In particular, when we use the word correlation we’re typically talking about the Pearson Correlation Coefficient. This is a measure of the linear association between two random variables X and Y. It has a value between -1 and 1 where:
- -1 indicates a perfectly negative linear correlation between two variables
- 0 indicates no linear correlation between two variables
- 1 indicates a perfectly positive linear correlation between two variables
Conversely, when statisticians use the word association they can be talking about any relationship between two variables, whether it’s linear or non-linear.
To illustrate this idea, consider the following examples.
Visualizing Correlation vs. Association with Scatterplots
We use two words to describe the correlation between two random variables:
- Positive: Two random variables have a positive correlation if Y tends to increase as X increases.
- Negative: Two random variables have a negative correlation if Y tends to decrease as X increases.
- Weak: Two random variables have a weak correlation if the points in a scatterplot are loosely scattered.
- Strong: Two random variables have a strong correlation if the points in a scatterplot are tightly packed together.
The following scatterplots illustrate examples of each type of correlation:
Compared to correlation, the word association can tell us whether or not there is any relationship between two random variables: linear or non-linear.
The following scatterplots illustrate some examples:
The scatterplot in the top left corner illustrates a quadratic relationship between two random variables, which means there is an association between the two variables but it’s not a linear one.

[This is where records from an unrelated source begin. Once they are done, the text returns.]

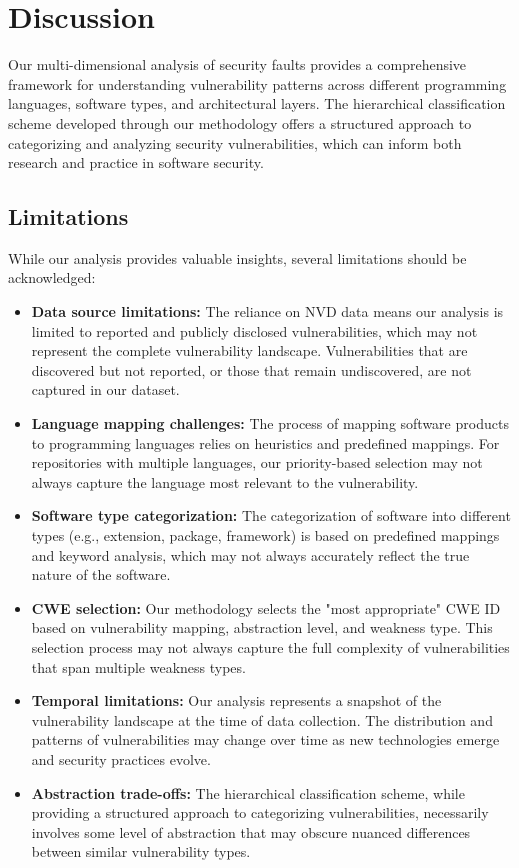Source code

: \section{Discussion}

Our multi-dimensional analysis of security faults provides a comprehensive framework for understanding vulnerability patterns across different programming languages, software types, and architectural layers. The hierarchical classification scheme developed through our methodology offers a structured approach to categorizing and analyzing security vulnerabilities, which can inform both research and practice in software security.

\subsection{Limitations}

While our analysis provides valuable insights, several limitations should be acknowledged:

\begin{itemize}
    \item \textbf{Data source limitations:} The reliance on NVD data means our analysis is limited to reported and publicly disclosed vulnerabilities, which may not represent the complete vulnerability landscape. Vulnerabilities that are discovered but not reported, or those that remain undiscovered, are not captured in our dataset.

    \item \textbf{Language mapping challenges:} The process of mapping software products to programming languages relies on heuristics and predefined mappings. For repositories with multiple languages, our priority-based selection may not always capture the language most relevant to the vulnerability.

    \item \textbf{Software type categorization:} The categorization of software into different types (e.g., extension, package, framework) is based on predefined mappings and keyword analysis, which may not always accurately reflect the true nature of the software.

    \item \textbf{CWE selection:} Our methodology selects the "most appropriate" CWE ID based on vulnerability mapping, abstraction level, and weakness type. This selection process may not always capture the full complexity of vulnerabilities that span multiple weakness types.

    \item \textbf{Temporal limitations:} Our analysis represents a snapshot of the vulnerability landscape at the time of data collection. The distribution and patterns of vulnerabilities may change over time as new technologies emerge and security practices evolve.

    \item \textbf{Abstraction trade-offs:} The hierarchical classification scheme, while providing a structured approach to categorizing vulnerabilities, necessarily involves some level of abstraction that may obscure nuanced differences between similar vulnerability types.
\end{itemize}

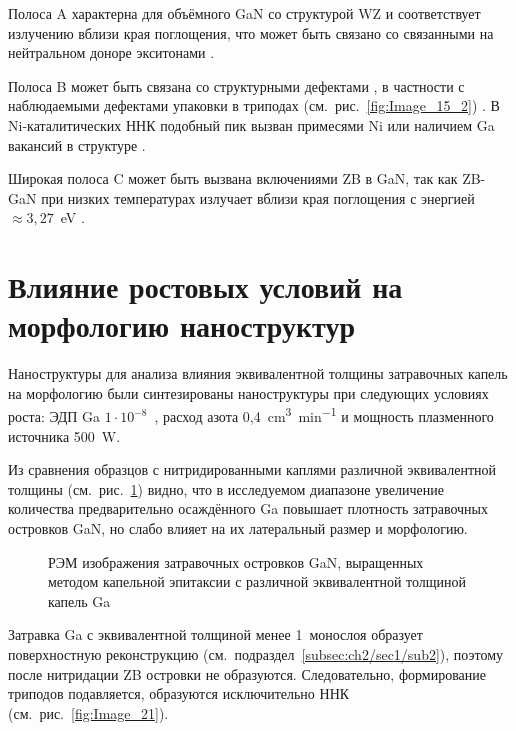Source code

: Полоса A характерна для объёмного GaN со структурой WZ и соответствует
излучению вблизи края поглощения, что может быть связано со связанными на
нейтральном доноре экситонами \cite{Bolshakov2018, Richter2008, Agekyan2013}.

Полоса B может быть связана со структурными дефектами \cite{Calleja2000}, в
частности с наблюдаемыми дефектами упаковки в триподах
(см.~рис.~\cref{fig:Image_15_2}) \cite{Albrecht1997, Paskov2005}. В
Ni-каталитических ННК подобный пик вызван примесями Ni или наличием Ga вакансий
в структуре \cite{Yoo2006}.

Широкая полоса C может быть вызвана включениями ZB в GaN, так как ZB-GaN при
низких температурах излучает вблизи края поглощения с энергией \(\approx
3,27\)~\si{\electronvolt} \cite{Jacobs2007}.

\section{Влияние ростовых условий на морфологию наноструктур}\label{sec:ch3/sec5}

Наноструктуры для анализа влияния эквивалентной толщины затравочных капель на
морфологию были синтезированы наноструктуры при следующих условиях роста: ЭДП
Ga \(1 \cdot 10^{-8}\)~\si{\torr}, расход азота
0,4~\si{\centi\meter^3\per\minute} и мощность плазменного источника
500~\si{\watt}.

Из сравнения образцов с нитридированными каплями различной эквивалентной
толщины (см.~рис.~\cref{fig:Image_20}) видно, что в исследуемом диапазоне
увеличение количества предварительно осаждённого Ga повышает плотность
затравочных островков GaN, но слабо влияет на их латеральный размер и
морфологию.

\begin{figure}[ht] 
			\caption{РЭМ изображения затравочных островков GaN, выращенных методом
				капельной эпитаксии с различной эквивалентной толщиной капель
		Ga}\label{fig:Image_20} \end{figure}

Затравка Ga с эквивалентной толщиной менее 1~монослоя образует поверхностную
реконструкцию (см.~подраздел~\cref{subsec:ch2/sec1/sub2}), поэтому после
нитридации ZB островки не образуются. Следовательно, формирование триподов
подавляется, образуются исключительно ННК (см.~рис.~\cref{fig:Image_21}).

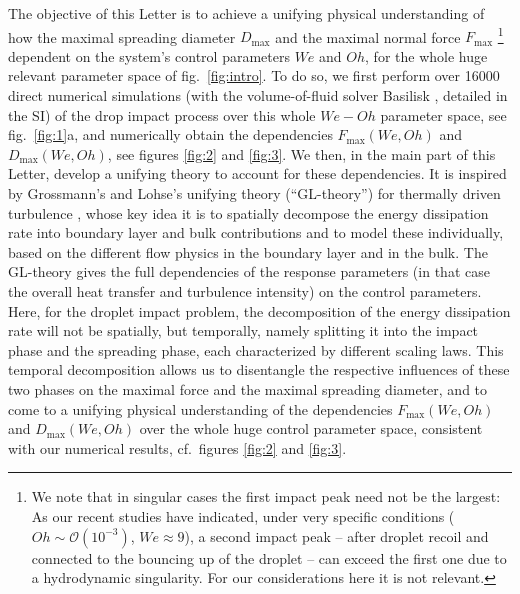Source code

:\documentclass[preprint,amssymb,superscriptaddress,aps,prl,floatfix]{revtex4-1}
\begin{document}
The objective of this Letter is to achieve a unifying physical 
understanding of how the maximal spreading diameter $D_\text{max}$ and the maximal
normal force $F_\text{max}$ {\footnote{ 
We note  that in singular cases the 
first impact peak need not be the largest: As our recent studies \cite{sanjayzhang2022prl,sanjay2024inertia} have indicated, under 
very specific conditions ($Oh \sim \mathcal{O}(10^{-3})$, $We \approx 9$),  
a  second impact peak -- after droplet recoil and connected to 
the bouncing up of the droplet --  can exceed the first one due to a hydrodynamic singularity. For our considerations here it is not relevant.  }}
dependent on the system's control
parameters $We$ and $Oh$, for the whole 
huge relevant parameter space of fig.\ \ref{fig:intro}. To do so, we first 
perform over 16000
direct numerical simulations (with the volume-of-fluid solver Basilisk 
\cite{popinet-basilisk,vatsal_sanjay_2023_7598181}, detailed in the SI) 
of the drop impact process over this whole $We-Oh$ 
parameter space, see
fig.\ \ref{fig:1}a, and numerically obtain the dependencies
${F}_{\text{max}}\left(We , Oh\right)$ and 
${D}_{\text{max}}\left(We, Oh \right)$, see figures \ref{fig:2}
and \ref{fig:3}. 
We then, in the main part of this Letter, develop a unifying theory to 
account for these dependencies. It is inspired by 
Grossmann's and Lohse's unifying theory (``GL-theory'') 
for thermally driven turbulence
\cite{grossmann2000scaling, grossmann2001thermal, lohse2023ultimate,lohse2024}, 
whose key idea it is to spatially decompose  the energy dissipation rate
into boundary layer
and bulk contributions and to model these individually, 
based on the different flow physics in the boundary layer and in the bulk.
The  GL-theory
gives  the full dependencies of the response parameters (in that case the overall
heat transfer and turbulence intensity) on the control parameters. 
Here, for the droplet impact problem,
the decomposition of the energy dissipation rate will not 
be spatially, but temporally, namely 
splitting it into the impact phase and the spreading phase, 
each characterized by different scaling laws. 
This temporal decomposition allows us to disentangle 
the respective influences of these two phases 
on the maximal  force and the maximal spreading diameter, and to come to a 
unifying physical 
understanding of the dependencies 
${F}_{\text{max}}\left(We , Oh\right)$ and 
${D}_{\text{max}}\left(We, Oh \right)$ over the whole huge
control parameter 
space, consistent with our numerical results, cf.\ figures \ref{fig:2} and \ref{fig:3}. 
\end{document}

If we calculated the correlation between the two variables, it would likely be close to zero because there is no linear relationship between them.
However, just knowing that the correlation between the two variables is zero can be misleading because it hides the fact there there exists a non-linear relationship instead.
Correlation vs. Association: A Summary
The terms correlation and association have the following similarities and differences:
- Both terms are used to describe whether or not there is a relationship between two random variables.
- Both terms can use scatterplots to analyze the relationship bewteen two random variables.
- Correlation can only tell us if two random variables have a linear relationship while association can tell us if two random variables have a linear or non-linear relationship.
- Correlation quantifies the relationship between two random variables by using a number between -1 and 1, but association does not use a specific number to quantify a relationship.